▶ **Work instruction**
Repeat exactly the lines of the records below, starting at the line containing "index tip: (200, 76)" and ending at the line containing "index mcp: (154, 177)". Leave the pictures out.

** Opening Information provided block **

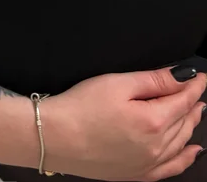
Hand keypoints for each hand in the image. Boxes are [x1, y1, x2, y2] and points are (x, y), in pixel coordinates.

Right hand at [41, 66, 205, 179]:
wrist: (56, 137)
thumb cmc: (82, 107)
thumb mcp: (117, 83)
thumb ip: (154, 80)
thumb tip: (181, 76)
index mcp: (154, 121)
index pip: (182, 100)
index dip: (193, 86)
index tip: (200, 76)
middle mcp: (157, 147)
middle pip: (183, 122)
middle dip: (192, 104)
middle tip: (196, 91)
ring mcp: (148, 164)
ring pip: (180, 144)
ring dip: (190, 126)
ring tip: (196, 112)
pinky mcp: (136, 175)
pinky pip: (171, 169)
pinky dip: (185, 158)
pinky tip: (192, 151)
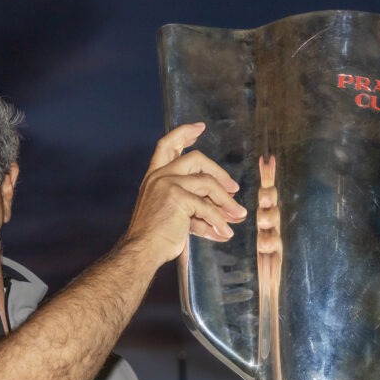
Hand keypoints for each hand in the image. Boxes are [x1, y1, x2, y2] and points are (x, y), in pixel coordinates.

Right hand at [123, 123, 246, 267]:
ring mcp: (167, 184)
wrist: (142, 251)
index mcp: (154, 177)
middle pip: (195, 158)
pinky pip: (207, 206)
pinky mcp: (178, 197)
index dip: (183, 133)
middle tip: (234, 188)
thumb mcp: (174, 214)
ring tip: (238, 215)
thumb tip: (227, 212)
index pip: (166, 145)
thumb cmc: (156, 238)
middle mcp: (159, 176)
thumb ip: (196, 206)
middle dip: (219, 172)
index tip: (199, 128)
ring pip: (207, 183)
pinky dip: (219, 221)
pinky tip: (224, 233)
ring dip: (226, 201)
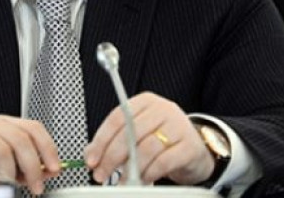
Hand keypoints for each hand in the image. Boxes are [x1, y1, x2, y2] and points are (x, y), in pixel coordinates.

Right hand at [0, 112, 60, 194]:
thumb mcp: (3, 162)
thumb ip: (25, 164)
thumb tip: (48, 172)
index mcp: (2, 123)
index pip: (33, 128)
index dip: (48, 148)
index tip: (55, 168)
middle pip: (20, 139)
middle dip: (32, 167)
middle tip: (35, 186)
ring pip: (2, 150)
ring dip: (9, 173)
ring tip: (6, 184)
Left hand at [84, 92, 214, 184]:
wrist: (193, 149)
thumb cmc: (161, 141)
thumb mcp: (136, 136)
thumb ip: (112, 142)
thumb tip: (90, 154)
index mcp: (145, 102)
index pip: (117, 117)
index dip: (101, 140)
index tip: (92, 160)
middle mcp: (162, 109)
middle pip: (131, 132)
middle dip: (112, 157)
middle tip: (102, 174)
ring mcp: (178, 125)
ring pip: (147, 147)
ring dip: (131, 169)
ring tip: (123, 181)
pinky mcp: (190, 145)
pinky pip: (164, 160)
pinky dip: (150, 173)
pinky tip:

** Closing Information provided block **

▶ **Exercise solution**
index tip: (200, 76)
middle mcp: (157, 147)
middle pip: (183, 122)
middle dip: (192, 104)
middle tip: (196, 91)
ring mcp: (148, 164)
ring pip: (180, 144)
ring dip: (190, 126)
ring tip: (196, 112)
pinky mcp: (136, 175)
pinky pip: (171, 169)
pinky dip: (185, 158)
pinky tip: (192, 151)
Hand keypoints for each hand in the image. Boxes are [x1, y1, x2, y2] and points are (x, y), in pixel coordinates.

Right hand at [123, 123, 246, 267]:
ring mcp: (167, 184)
wrist: (142, 251)
index mcp: (154, 177)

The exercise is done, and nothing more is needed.